FERNANDO DE BARROS E SILVA
ESPECIAL PARA A FOLHA

No país da reeleição as estatísticas anunciam que os pobres estão comendo mais proteínas, que o real está integrando à franja do mercado de consumo hordas inteiras de deserdados, que a vida, enfim, como diz o samba de Martinho da Vila, vai melhorar.
Por um desses lances de ironia involuntária que é preciso analisar de perto, a TV tem investido pesado e de forma inédita num outro país. País atroz, que rima pouco com reeleição, estatísticas, proteínas, consumo e modernidade.
É o Brasil que aparece em três programas que têm como assunto aquilo que, nos tempos românticos do jornalismo, costumava-se chamar de crônica policial. Mas estes são tempos idos.

* Dados fornecidos:
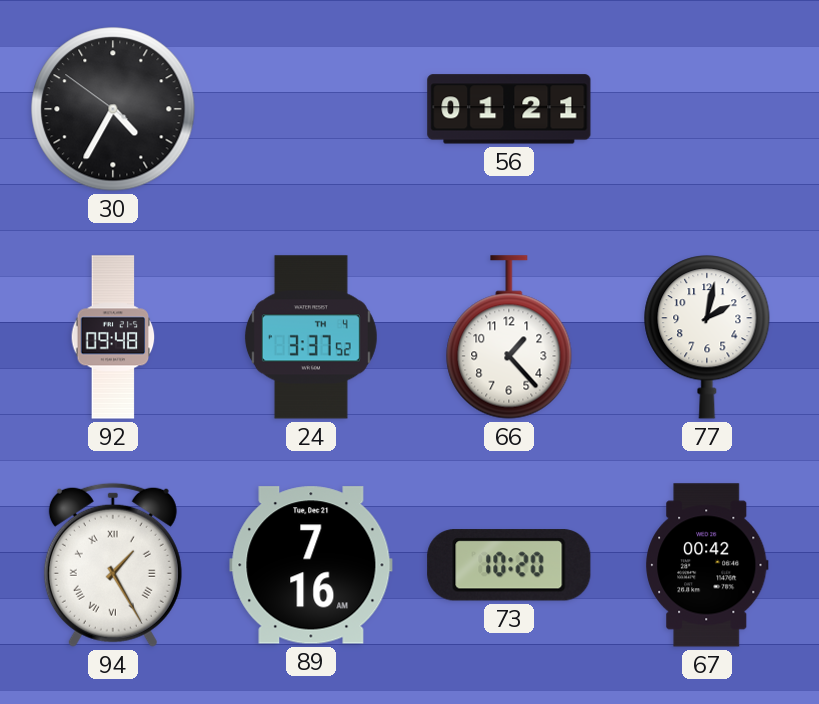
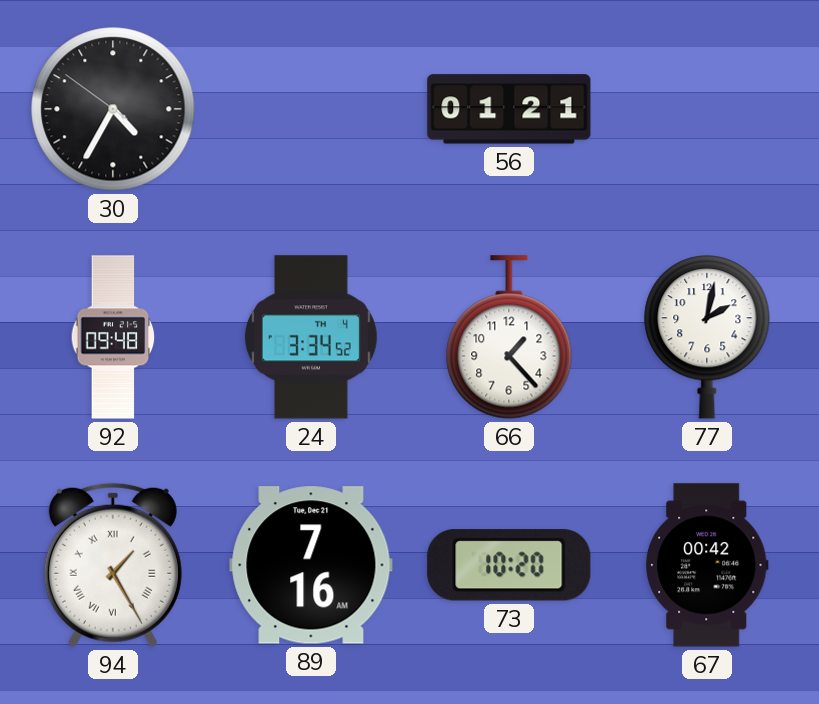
24: 3:37 -> 3:34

* Tarefas a realizar:
a. Liste todos os nomes próprios de pessoas, lugares ou publicações que aparecem no texto sobre a crônica policial na TV.
b. Retome o texto sobre a crônica policial na TV a partir do ponto em que ele termina.

* Respostas dos exercícios:
a. Fernando de Barros e Silva, Folha, Martinho da Vila, Brasil

b.
"Na Rota do Crime", campeão de audiência da Manchete, "Cidade Alerta", um dos líderes de audiência da Record, e "190 Urgente", a nova sensação da CNT/Gazeta, não são mais retratos românticos da velha bandidagem; esses programas são eles próprios uma grande bandidagem, rivalizam com a barbárie que põem no ar, mostrando a quem quiser que a TV hoje se "gangsteriza" junto com a miséria e a polícia.
São programas tão ferozes, tão acintosamente atrelados à versão policial das coisas, tão decididos e enfáticos na sua vontade de linchar o bandido, esfolar o delinquente, fuzilar "o elemento", que o precursor deles todos, o velho "Aqui Agora", sobretudo em sua nova versão, ancorado pelo casal mais bobo alegre do jornalismo brasileiro, vai acabar virando atração apropriada para crianças, moças virgens e senhoras de idade.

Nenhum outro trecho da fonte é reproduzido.